§ Request
Return, from the material below, each line in which "Sebastián" occurs.

####

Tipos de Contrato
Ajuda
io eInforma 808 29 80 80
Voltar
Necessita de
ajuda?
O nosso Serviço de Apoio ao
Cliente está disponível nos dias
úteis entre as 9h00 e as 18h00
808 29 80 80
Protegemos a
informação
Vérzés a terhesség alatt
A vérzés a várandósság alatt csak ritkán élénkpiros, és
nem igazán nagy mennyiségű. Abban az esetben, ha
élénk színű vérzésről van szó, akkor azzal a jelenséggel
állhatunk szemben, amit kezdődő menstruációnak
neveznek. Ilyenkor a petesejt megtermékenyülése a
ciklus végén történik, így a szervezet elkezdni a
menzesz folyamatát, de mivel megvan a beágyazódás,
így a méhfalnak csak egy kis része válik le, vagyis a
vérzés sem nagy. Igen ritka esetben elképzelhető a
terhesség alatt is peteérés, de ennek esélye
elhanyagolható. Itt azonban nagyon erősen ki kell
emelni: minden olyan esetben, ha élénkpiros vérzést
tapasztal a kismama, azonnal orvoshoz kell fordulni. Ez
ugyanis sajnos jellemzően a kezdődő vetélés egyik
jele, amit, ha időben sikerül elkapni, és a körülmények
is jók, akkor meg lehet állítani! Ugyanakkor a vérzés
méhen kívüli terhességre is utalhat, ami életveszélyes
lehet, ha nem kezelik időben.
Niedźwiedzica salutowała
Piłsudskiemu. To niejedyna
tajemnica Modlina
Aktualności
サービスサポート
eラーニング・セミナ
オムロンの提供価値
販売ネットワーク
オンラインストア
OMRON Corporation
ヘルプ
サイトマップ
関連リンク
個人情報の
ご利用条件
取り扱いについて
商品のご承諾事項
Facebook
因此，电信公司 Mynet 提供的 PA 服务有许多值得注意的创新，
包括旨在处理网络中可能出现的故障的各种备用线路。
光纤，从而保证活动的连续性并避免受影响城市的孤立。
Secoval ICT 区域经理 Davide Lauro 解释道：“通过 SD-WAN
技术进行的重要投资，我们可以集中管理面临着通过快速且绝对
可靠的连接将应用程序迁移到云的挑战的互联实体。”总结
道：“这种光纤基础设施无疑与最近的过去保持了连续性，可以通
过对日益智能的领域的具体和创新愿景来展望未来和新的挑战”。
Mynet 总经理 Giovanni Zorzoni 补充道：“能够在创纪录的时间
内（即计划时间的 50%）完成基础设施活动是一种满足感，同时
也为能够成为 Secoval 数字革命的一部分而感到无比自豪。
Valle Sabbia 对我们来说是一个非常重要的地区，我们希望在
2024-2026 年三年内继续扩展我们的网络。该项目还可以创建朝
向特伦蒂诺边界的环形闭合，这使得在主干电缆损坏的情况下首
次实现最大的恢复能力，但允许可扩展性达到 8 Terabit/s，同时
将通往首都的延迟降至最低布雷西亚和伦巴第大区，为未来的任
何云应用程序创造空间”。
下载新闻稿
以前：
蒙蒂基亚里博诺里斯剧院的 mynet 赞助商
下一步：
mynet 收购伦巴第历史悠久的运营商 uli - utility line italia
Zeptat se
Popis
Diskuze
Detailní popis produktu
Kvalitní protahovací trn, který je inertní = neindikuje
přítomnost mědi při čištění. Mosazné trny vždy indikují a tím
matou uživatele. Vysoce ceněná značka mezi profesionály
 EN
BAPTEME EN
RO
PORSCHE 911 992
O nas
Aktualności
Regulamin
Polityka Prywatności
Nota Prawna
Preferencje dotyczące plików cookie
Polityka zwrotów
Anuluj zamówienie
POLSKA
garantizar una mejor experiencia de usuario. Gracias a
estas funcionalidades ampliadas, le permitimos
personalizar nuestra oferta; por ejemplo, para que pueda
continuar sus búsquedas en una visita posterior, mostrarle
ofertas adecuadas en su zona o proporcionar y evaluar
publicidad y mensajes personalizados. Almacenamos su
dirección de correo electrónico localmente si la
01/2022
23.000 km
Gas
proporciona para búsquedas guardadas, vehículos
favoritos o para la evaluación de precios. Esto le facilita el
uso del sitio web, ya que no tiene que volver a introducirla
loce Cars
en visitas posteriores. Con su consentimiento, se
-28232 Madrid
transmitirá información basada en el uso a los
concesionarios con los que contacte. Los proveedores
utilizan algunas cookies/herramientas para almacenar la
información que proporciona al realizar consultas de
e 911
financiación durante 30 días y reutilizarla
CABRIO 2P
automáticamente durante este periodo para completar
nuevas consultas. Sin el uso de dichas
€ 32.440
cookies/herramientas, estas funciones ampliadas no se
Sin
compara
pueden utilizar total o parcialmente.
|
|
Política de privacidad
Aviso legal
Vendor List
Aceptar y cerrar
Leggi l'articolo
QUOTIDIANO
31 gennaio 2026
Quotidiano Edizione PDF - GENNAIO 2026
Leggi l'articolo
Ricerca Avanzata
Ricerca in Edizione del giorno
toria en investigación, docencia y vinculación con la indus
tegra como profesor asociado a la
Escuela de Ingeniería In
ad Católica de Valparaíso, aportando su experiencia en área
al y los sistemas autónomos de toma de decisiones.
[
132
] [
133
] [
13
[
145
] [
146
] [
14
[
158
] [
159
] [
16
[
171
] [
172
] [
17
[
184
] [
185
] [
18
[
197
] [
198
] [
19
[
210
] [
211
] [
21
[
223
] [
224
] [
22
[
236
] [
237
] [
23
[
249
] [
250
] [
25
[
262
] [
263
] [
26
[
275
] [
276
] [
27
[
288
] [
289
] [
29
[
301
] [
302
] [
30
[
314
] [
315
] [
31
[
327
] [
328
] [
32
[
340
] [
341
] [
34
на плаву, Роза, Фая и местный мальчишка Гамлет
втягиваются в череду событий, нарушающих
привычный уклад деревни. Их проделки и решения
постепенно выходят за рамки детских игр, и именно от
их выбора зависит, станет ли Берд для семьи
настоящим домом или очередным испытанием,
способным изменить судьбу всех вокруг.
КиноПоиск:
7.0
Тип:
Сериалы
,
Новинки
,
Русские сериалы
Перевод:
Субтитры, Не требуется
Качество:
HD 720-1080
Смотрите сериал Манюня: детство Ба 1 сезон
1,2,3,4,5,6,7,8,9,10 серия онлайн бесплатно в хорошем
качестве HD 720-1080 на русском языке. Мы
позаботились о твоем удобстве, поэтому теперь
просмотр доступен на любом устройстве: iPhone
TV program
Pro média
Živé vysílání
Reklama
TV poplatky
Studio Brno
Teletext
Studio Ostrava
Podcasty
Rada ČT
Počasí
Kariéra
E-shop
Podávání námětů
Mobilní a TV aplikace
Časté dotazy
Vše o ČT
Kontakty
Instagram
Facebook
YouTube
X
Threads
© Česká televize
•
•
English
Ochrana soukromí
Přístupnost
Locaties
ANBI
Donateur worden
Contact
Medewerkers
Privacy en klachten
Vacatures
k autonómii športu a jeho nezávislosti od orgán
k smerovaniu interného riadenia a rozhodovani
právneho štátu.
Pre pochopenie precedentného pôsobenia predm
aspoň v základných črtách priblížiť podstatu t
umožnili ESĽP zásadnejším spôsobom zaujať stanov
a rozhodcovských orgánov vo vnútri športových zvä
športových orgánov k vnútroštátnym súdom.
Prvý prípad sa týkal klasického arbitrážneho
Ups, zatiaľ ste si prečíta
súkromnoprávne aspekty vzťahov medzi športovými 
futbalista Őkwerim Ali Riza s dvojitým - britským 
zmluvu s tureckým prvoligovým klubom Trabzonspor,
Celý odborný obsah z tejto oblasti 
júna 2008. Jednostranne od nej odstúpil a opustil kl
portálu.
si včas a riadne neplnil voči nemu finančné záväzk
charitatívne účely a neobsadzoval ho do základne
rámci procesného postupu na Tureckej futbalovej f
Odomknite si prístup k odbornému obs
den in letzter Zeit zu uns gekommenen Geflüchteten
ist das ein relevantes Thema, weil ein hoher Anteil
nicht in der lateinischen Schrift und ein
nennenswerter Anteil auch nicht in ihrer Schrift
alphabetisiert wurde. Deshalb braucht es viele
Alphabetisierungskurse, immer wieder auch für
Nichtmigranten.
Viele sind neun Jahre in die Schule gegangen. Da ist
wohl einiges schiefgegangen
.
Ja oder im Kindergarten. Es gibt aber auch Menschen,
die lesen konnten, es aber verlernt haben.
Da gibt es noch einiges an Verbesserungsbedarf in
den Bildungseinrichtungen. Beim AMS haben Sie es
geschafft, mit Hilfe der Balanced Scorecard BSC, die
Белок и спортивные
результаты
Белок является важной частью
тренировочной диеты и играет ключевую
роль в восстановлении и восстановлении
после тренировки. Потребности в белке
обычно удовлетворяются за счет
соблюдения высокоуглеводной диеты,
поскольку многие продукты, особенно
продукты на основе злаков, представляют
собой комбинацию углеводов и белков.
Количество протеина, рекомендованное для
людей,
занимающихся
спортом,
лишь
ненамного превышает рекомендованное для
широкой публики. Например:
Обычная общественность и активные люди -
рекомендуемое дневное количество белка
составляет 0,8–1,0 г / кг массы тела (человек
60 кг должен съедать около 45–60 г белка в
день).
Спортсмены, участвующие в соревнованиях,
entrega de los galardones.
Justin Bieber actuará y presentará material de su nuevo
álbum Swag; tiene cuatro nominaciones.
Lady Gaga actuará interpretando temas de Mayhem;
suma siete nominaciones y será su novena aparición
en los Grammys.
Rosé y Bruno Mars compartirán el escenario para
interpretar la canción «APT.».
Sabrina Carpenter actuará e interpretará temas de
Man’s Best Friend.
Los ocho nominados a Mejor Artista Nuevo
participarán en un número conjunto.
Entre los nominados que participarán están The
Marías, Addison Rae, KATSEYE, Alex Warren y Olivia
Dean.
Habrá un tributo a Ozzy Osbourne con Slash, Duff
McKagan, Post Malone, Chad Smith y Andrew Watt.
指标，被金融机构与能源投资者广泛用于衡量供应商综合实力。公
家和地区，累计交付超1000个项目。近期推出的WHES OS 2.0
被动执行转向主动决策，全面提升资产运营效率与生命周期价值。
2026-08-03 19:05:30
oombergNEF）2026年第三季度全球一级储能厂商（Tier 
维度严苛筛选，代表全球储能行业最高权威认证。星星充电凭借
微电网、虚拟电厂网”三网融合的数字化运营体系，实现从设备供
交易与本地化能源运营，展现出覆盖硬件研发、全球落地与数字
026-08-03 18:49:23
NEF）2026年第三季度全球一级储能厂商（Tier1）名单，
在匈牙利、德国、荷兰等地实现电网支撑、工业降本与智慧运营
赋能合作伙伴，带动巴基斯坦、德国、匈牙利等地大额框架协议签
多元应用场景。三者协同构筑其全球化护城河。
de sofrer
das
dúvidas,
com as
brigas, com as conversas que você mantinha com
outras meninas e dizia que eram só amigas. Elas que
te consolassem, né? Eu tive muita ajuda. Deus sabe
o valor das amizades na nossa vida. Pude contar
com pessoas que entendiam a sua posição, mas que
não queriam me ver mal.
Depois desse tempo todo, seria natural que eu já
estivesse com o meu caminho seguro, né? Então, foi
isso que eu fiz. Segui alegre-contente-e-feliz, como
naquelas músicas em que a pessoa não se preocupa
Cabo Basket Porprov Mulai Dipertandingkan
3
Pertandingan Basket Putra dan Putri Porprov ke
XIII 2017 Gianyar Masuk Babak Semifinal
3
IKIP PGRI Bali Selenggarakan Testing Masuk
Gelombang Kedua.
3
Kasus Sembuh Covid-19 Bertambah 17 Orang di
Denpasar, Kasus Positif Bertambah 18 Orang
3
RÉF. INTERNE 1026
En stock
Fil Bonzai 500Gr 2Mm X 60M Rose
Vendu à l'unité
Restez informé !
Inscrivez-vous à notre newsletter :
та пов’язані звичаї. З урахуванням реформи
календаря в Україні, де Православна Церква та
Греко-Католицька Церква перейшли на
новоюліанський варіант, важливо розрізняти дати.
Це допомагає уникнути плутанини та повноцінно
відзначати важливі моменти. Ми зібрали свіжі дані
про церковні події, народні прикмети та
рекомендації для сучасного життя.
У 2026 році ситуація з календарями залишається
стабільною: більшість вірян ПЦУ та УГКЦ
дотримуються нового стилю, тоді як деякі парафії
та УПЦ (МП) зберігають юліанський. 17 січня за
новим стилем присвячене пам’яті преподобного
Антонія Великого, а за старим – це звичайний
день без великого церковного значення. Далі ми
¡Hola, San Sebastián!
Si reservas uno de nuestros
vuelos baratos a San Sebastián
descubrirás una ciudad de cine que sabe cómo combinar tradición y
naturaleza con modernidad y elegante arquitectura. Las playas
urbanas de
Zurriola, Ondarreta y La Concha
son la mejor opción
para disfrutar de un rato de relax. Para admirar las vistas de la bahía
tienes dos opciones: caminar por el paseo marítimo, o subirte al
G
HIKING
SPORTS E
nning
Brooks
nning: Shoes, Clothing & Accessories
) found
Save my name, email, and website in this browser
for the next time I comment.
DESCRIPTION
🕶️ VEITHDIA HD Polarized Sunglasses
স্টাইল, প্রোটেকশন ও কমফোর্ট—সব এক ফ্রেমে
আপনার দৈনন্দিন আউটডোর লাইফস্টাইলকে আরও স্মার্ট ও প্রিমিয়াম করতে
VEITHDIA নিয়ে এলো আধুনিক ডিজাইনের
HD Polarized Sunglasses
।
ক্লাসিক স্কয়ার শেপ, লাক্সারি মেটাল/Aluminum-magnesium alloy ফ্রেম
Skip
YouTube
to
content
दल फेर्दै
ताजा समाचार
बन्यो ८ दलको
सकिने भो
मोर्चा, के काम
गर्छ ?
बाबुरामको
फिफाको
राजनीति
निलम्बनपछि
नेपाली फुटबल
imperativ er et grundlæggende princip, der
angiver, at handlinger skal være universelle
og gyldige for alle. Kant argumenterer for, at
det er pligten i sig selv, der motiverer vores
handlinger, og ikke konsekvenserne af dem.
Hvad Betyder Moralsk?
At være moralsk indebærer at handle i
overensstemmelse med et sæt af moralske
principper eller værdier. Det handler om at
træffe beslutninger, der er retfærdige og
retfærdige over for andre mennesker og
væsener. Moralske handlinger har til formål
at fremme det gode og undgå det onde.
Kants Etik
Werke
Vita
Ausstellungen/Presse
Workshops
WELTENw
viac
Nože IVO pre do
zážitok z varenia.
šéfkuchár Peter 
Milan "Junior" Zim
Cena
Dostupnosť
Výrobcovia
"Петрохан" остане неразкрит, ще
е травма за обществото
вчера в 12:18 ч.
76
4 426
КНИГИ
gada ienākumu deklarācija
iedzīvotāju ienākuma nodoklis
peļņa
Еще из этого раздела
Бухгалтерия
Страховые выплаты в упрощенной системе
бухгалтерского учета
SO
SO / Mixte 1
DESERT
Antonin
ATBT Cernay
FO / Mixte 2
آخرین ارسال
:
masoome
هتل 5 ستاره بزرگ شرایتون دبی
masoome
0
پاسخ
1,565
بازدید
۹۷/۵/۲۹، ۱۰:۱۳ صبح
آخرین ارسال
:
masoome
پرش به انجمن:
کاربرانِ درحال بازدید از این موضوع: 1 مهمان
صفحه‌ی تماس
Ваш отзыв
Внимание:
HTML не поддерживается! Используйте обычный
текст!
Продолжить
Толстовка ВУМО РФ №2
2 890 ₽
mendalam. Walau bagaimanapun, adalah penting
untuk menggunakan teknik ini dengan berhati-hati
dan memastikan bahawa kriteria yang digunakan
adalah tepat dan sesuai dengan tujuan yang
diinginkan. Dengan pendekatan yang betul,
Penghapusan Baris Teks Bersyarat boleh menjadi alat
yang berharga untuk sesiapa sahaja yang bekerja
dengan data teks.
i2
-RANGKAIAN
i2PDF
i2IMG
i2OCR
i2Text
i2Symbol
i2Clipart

####

§ Solution to the problem
¡Hola, San Sebastián!
vuelos baratos a San Sebastián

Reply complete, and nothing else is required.